Sono state numerose le reazioni politiche a livello locale. Il leader della maggioranza e rappresentante del collegio di Orhionmwon, Roland Asoro, ha proposto di riunirsi in commissione per esaminare il disegno di legge, incassando il parere positivo alla propria mozione di Iyoha Osaigbovo, l’equivalente nostrano del presidente dell’assemblea elettiva locale. Sono stati esaminati i primi 7 punti della proposta e calendarizzata una discussione in aula.
Il re nigeriano e il governatore dell’Edo State
Tutto ciò si è verificato nel giro di 72 ore, anche se il terreno veniva arato da mesi. Ed è facile capire come le parole dell’Oba Ewuare II non cadano dal cielo, ma siano il tassello di un più ampio mosaico che di religioso e spirituale, forse, ha ben poco.
Del resto, il monarca collabora attivamente da due anni con il governatore dell’Edo State, Godwin Obaseky, eletto il 12 novembre 2016, a tre settimane esatte dall’ascesa al trono del 40esimo Oba del regno di Benin. Sono dinamiche difficili da comprendere in Europa, ma non particolarmente inedite in aree del mondo dove politica, religione e diritto si sfiorano fino a fondersi temporaneamente fra loro.

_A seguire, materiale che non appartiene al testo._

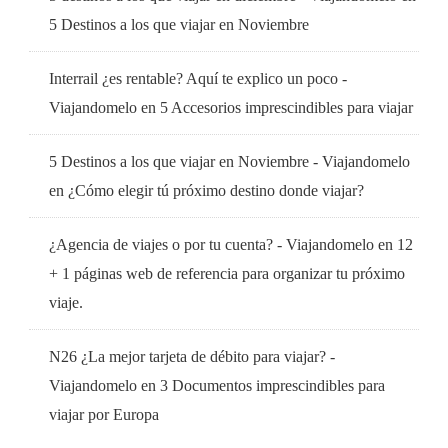
5 Destinos a los que viajar en Noviembre
Interrail ¿es rentable? Aquí te explico un poco -
Viajandomelo
en
5 Accesorios imprescindibles para viajar
5 Destinos a los que viajar en Noviembre - Viajandomelo
en
¿Cómo elegir tú próximo destino donde viajar?
¿Agencia de viajes o por tu cuenta? - Viajandomelo
en
12
+ 1 páginas web de referencia para organizar tu próximo
viaje.
N26 ¿La mejor tarjeta de débito para viajar? -
Viajandomelo
en
3 Documentos imprescindibles para
viajar por Europa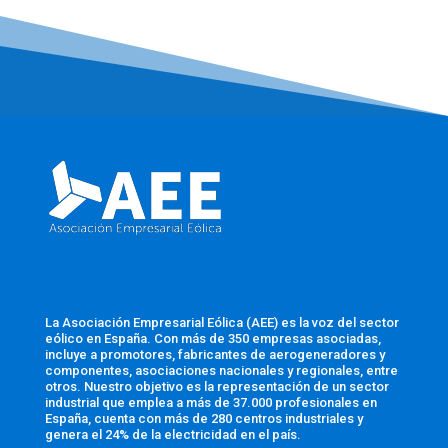
La Asociación Empresarial Eólica (AEE) es la voz del sector
eólico en España. Con más de 350 empresas asociadas,
incluye a promotores, fabricantes de aerogeneradores y
componentes, asociaciones nacionales y regionales, entre
otros. Nuestro objetivo es la representación de un sector
industrial que emplea a más de 37.000 profesionales en
España, cuenta con más de 280 centros industriales y
genera el 24% de la electricidad en el país.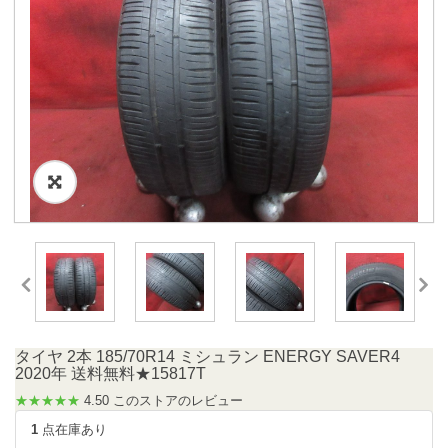
タイヤ 2本 185/70R14 ミシュラン ENERGY SAVER4
2020年 送料無料★15817T
★★★★★
4.50 このストアのレビュー
1
点在庫あり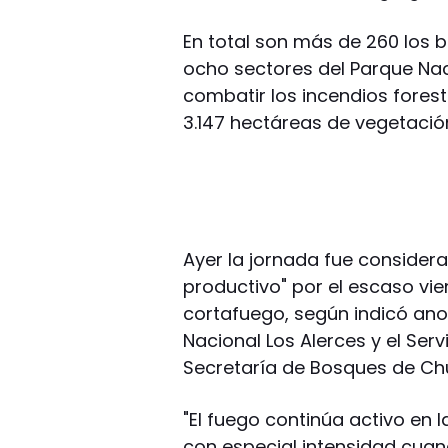
En total son más de 260 los 
ocho sectores del Parque Nac
combatir los incendios fore
3.147 hectáreas de vegetació
Ayer la jornada fue consider
productivo" por el escaso vien
cortafuego, según indicó an
Nacional Los Alerces y el Serv
Secretaría de Bosques de Ch
"El fuego continúa activo en
con especial intensidad cua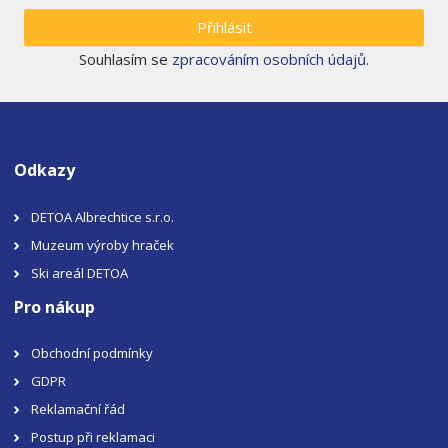
Přihlásit
Souhlasím se
zpracováním osobních údajů
.
Odkazy
DETOA Albrechtice s.r.o.
Muzeum výroby hraček
Ski areál DETOA
Pro nákup
Obchodní podmínky
GDPR
Reklamační řád
Postup při reklamaci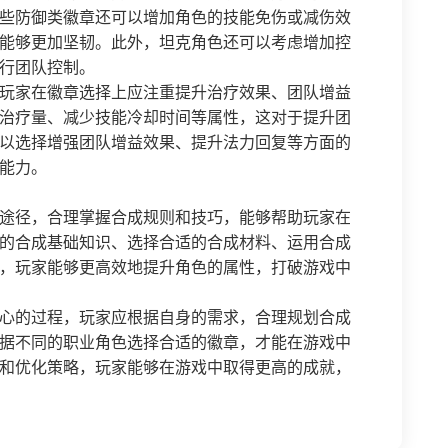
些防御类徽章还可以增加角色的技能免伤或减伤效
能够更加坚韧。此外，坦克角色还可以考虑增加控
行团队控制。
玩家在徽章选择上应注重提升治疗效果、团队增益
治疗量、减少技能冷却时间等属性，这对于提升团
以选择增强团队增益效果、提升法力回复等方面的
能力。
途径，合理掌握合成规则和技巧，能够帮助玩家在
的合成基础知识、选择合适的合成材料、运用合成
，玩家能够更高效地提升角色的属性，打破游戏中
心的过程，玩家应根据自身的需求，合理规划合成
据不同的职业角色选择合适的徽章，才能在游戏中
和优化策略，玩家能够在游戏中取得更高的成就，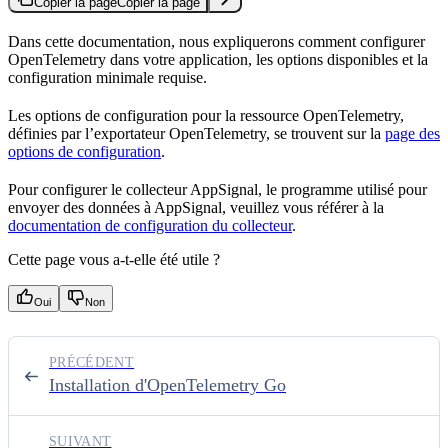
Copier la page
Copier la page
Dans cette documentation, nous expliquerons comment configurer
OpenTelemetry dans votre application, les options disponibles et la
configuration minimale requise.
Les options de configuration pour la ressource OpenTelemetry,
définies par l’exportateur OpenTelemetry, se trouvent sur la
page des
options de configuration
.
Pour configurer le collecteur AppSignal, le programme utilisé pour
envoyer des données à AppSignal, veuillez vous référer à la
documentation de configuration du collecteur
.
Cette page vous a-t-elle été utile ?
Oui
Non
PRÉCÉDENT
Installation d'OpenTelemetry Go
SUIVANT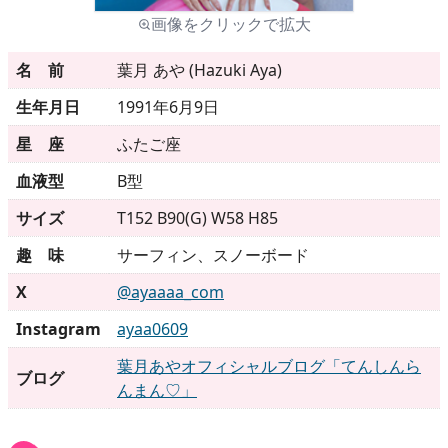
画像をクリックで拡大
メニュー
名 前
葉月 あや (Hazuki Aya)
生年月日
1991年6月9日
▶
発売中
星 座
ふたご座
▶
新作
血液型
B型
サイズ
T152 B90(G) W58 H85
▶
次回作
趣 味
サーフィン、スノーボード
▶
制作中
X
@ayaaaa_com
▶
発売年月日
Instagram
ayaa0609
葉月あやオフィシャルブログ「てんしんら
ブログ
んまん♡」
ご利用ガイド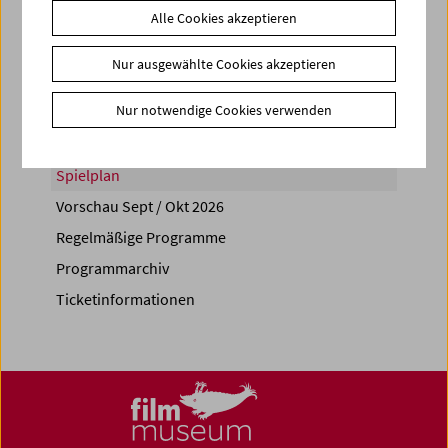
Alle Cookies akzeptieren
Share on
Nur ausgewählte Cookies akzeptieren
Nur notwendige Cookies verwenden
Spielplan
Vorschau Sept / Okt 2026
Regelmäßige Programme
Programmarchiv
Ticketinformationen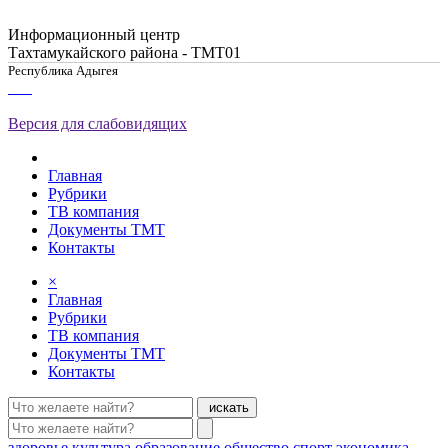
Информационный центр
Тахтамукайского района - ТМТ01
Республика Адыгея
Версия для слабовидящих
Главная
Рубрики
ТВ компания
Документы ТМТ
Контакты
×
Главная
Рубрики
ТВ компания
Документы ТМТ
Контакты
искать
здоровье
культура
образование
общество
спорт
экономика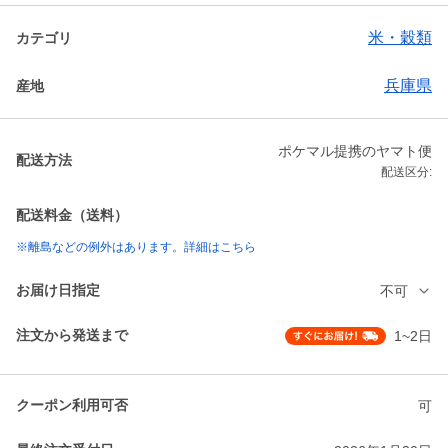
米・穀類
カテゴリ
兵庫県
産地
ポケマル提携のヤマト便
配送方法
配送区分:
配送料金（送料）
※離島などの例外はあります。詳細はこちら
お届け日指定
不可
注文から発送まで
1~2日
クーポン利用可否
可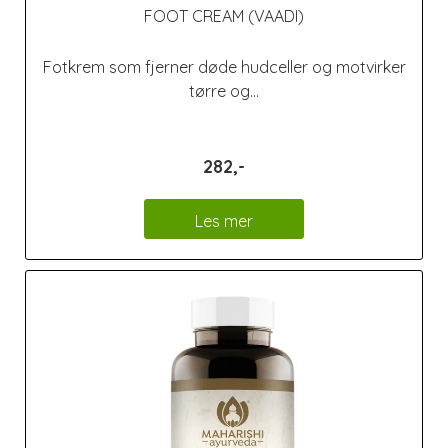
FOOT CREAM (VAADI)
Fotkrem som fjerner døde hudceller og motvirker
tørre og...
282,-
Les mer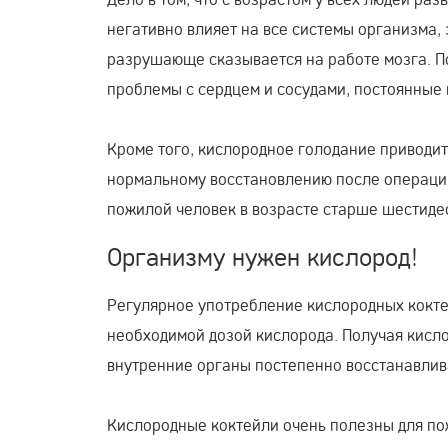
негативно влияет на все системы организма,
разрушающе сказывается на работе мозга. П
проблемы с сердцем и сосудами, постоянные
Кроме того, кислородное голодание приводит
нормальному восстановлению после операций
пожилой человек в возрасте старше шестиде
Организму нужен кислород!
Регулярное употребление кислородных кокте
необходимой дозой кислорода. Получая кисло
внутренние органы постепенно восстанавлив
Кислородные коктейли очень полезны для п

Nigeria: il precedente della lotta a Boko Haram
A prescindere da alcuni entusiasmi a cui si assiste in Italia, resta da capire se questo mosaico e le parole del leader religioso di Benin sortiranno o meno degli effetti almeno sul medio periodo. I precedenti non sono particolarmente incoraggianti. Diverse autorità religiose e tradizionali del nord del Paese, infatti, hanno condotto battaglie e scagliato editti contro i terroristi di Boko Haram in Nigeria negli scorsi anni, ad esempio.
L’emiro di Kano, Lamido Sanusi, che in passato è stato un politico ed economista di fama, oltre che governatore della Banca centrale, aveva scagliato un duro attacco contro il gruppo terroristico, arrivando a proporre di convertire le moschee in scuole per toglierle dalla morsa dei predicatori di odio, sull’esempio di quanto da lui appreso durante un viaggio in Marocco.
La reazione di Boko Haram è stata brutale ed è culminata nell’attentato proprio alla moschea centrale di Kano con oltre 100 morti e 135 feriti.